Bayerns König Ludwig I. Der komplizierte Charakter Ludwigs I.
Ludwig führt das Leben eines Monarchen, der sich als Stellvertreter der göttlichen Gewalt sieht und mit Politik im Sinne aufklärerischer Vernunft nichts anzufangen weiß.
Ludwig führt das Leben einer Privatperson, die zuweilen mit ihrem Jähzorn nicht hinterm Berg hält, die stottert, nuschelt und wegen anhaltender Schwerhörigkeit überlaut spricht.
Ludwig führt das Leben eines Kunstsammlers und Bauherrn, der die Umgestaltung Münchens zur strahlenden Kulturhauptstadt plant und realisiert.
Ludwig führt das Leben eines Mäzens, der ohne Standesdünkel mit Künstlern verkehrt.
Ludwig führt das Leben eines Dichters. Wie der Preußenherrscher Friedrich der Große ist er als Poet aktiv; er geht allerdings so weit, sein Innerstes lustvoll nach außen zu kehren.
Ludwig führt das Leben eines italien- und griechenlandverliebten Künstlers,der ein geradezu sinnliches Verhältnis zur Antike pflegt und dem es stets nach "dem Schönen" dürstet.

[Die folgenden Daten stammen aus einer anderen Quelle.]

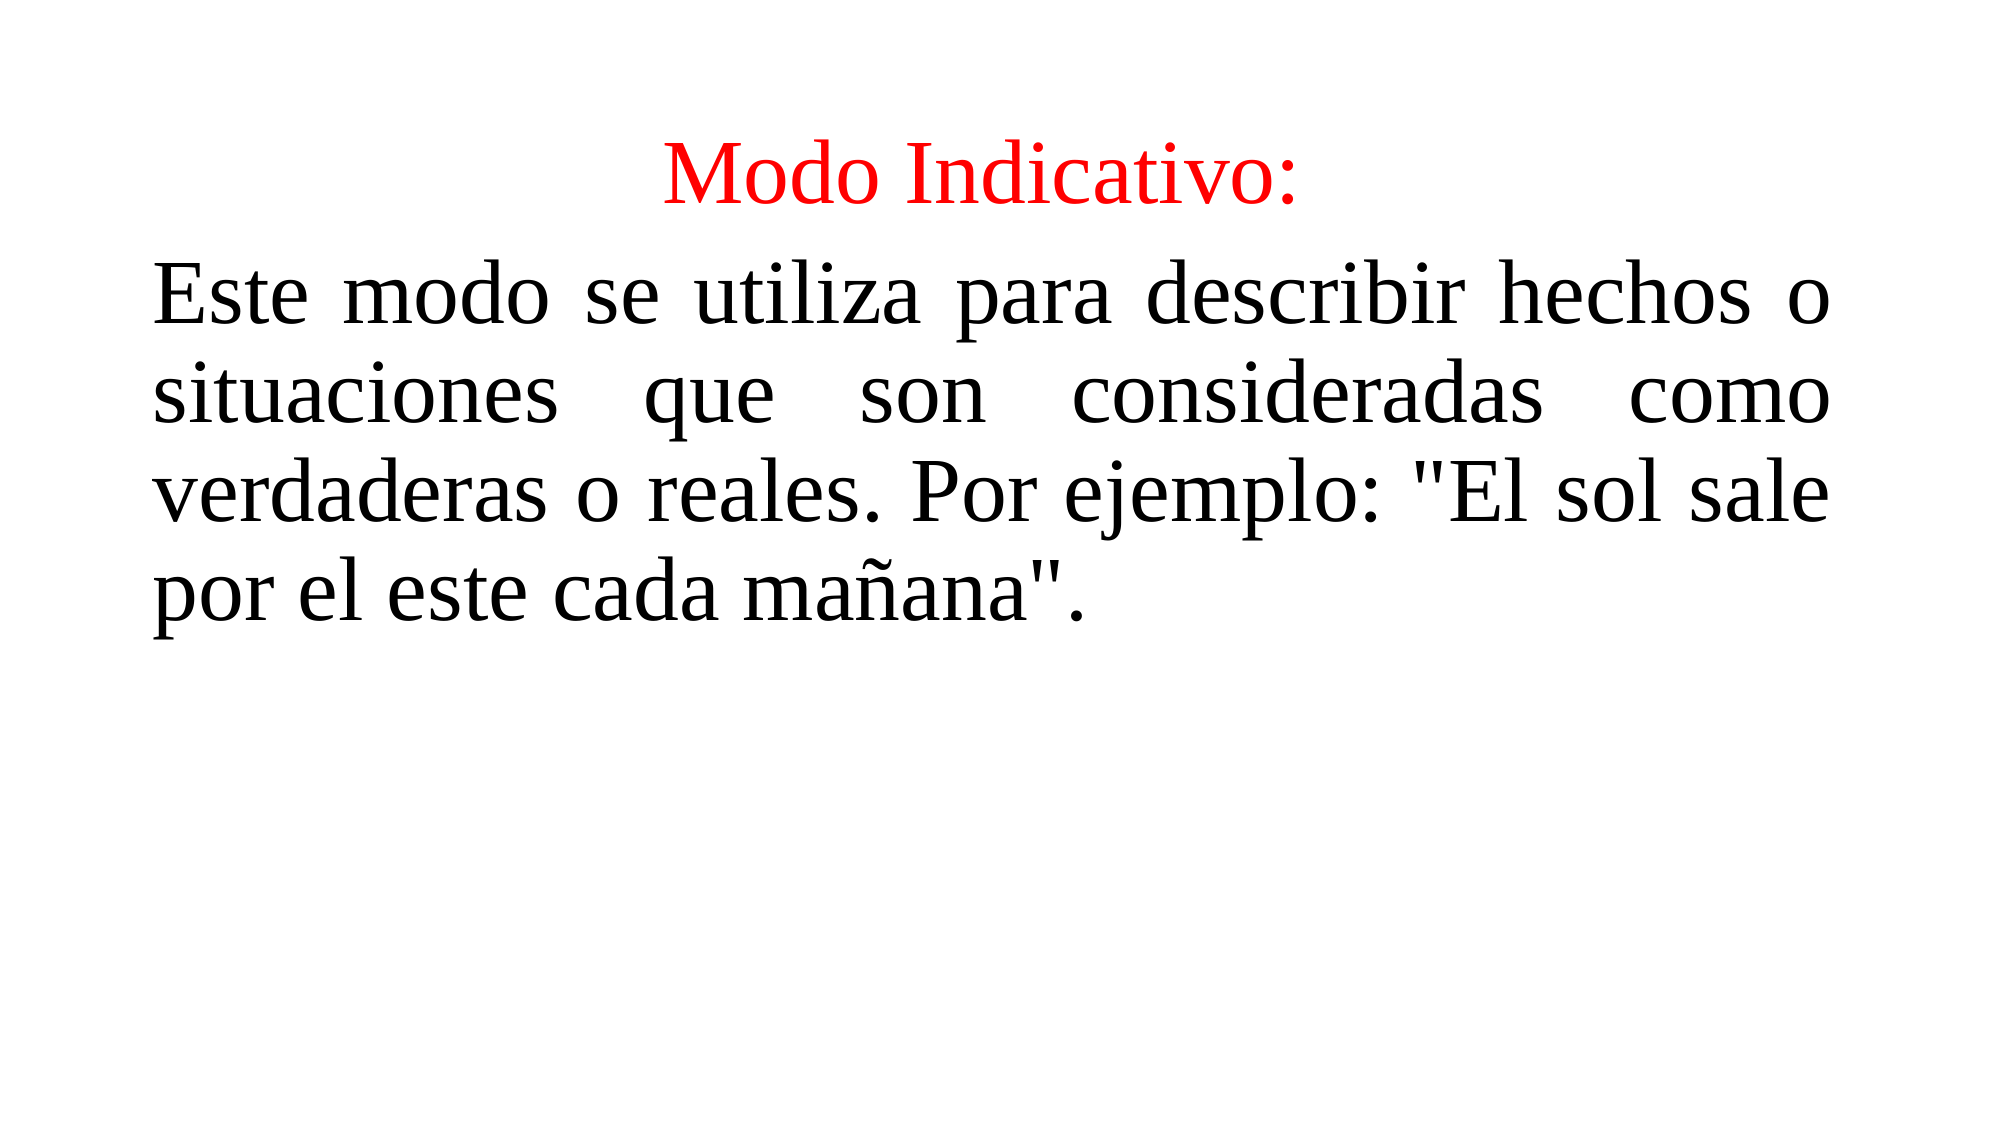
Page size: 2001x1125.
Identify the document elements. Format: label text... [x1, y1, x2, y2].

list Modo Indicativo: Este modo se utiliza para describir hechos o situaciones que son consideradas como verdaderas o reales. Por ejemplo: "El sol sale por el este cada mañana". [137, 117, 1863, 1014]
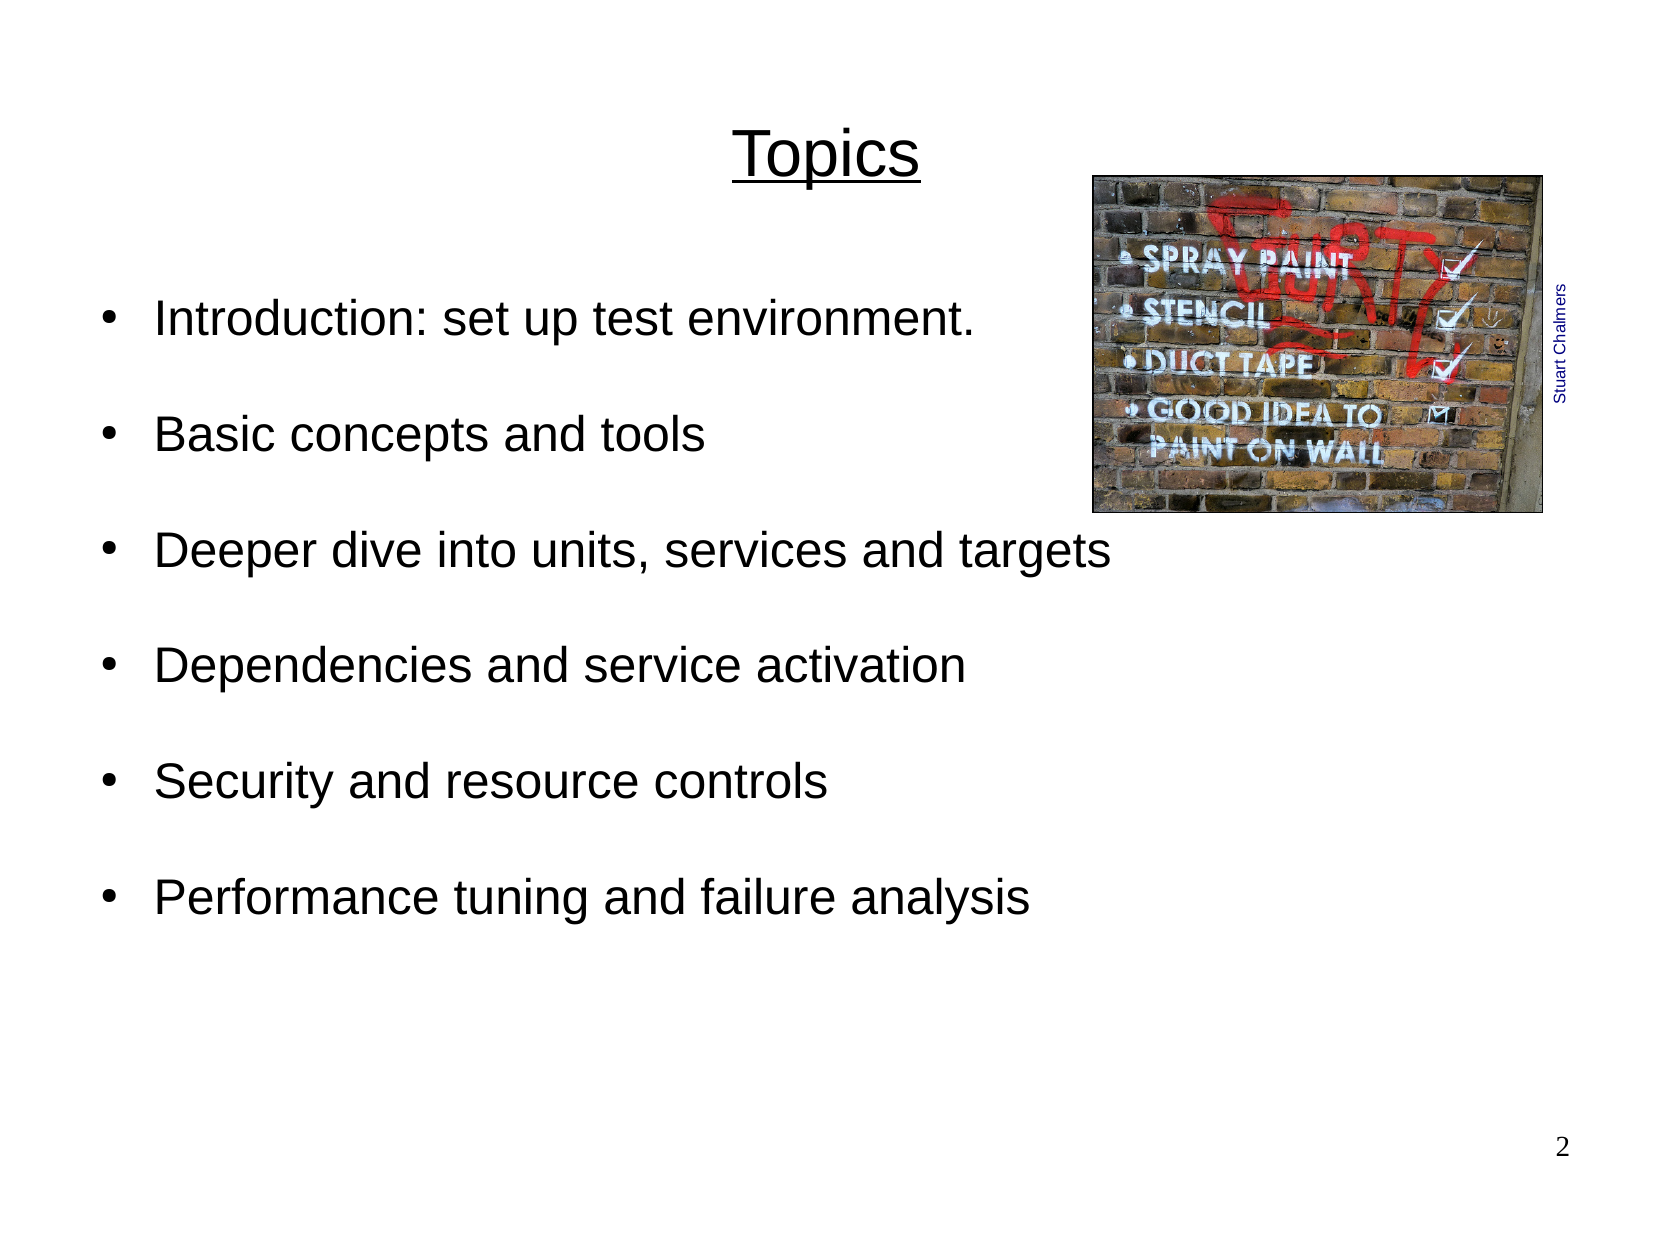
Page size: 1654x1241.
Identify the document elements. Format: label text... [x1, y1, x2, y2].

picture [1092, 175, 1543, 513]
text_box Stuart Chalmers [1542, 268, 1577, 420]
list Introduction: set up test environment. Basic concepts and tools Deeper dive into units, services and targets Dependencies and service activation Security and resource controls Performance tuning and failure analysis [82, 290, 1571, 1010]
title Topics [82, 49, 1571, 257]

Ludwig führt das Leben eines vitalen Frauenhelden, der der sich - obwohl verheiratet - mit Schönheiten umgibt und sich von ihnen bewundern lässt. Während andere europäische Herrscher dem Mätressenwesen unter Ausschluss der Öffentlichkeit frönen, schreckt Ludwig nicht davor zurück, Liebesbeziehungen geradezu exhibitionistisch zu betreiben.
Der Historiker und frühere Leiter des Hauses der Bayerischen Geschichte, Hubert Glaser, diagnostiziert beim zweiten Bayernkönig eine "Zerklüftung des Wesens in disparate Persönlichkeitsbereiche". Solange Ludwig I. sein Handeln zu kontrollieren weiß, solange er die Trennlinien zwischen seinen verschiedenen Leben nicht überschreitet, bleibt er unangetastet. Doch als er im Zuge der Lola-Montez-Affäre den Überblick verliert, endet seine Herrschaft.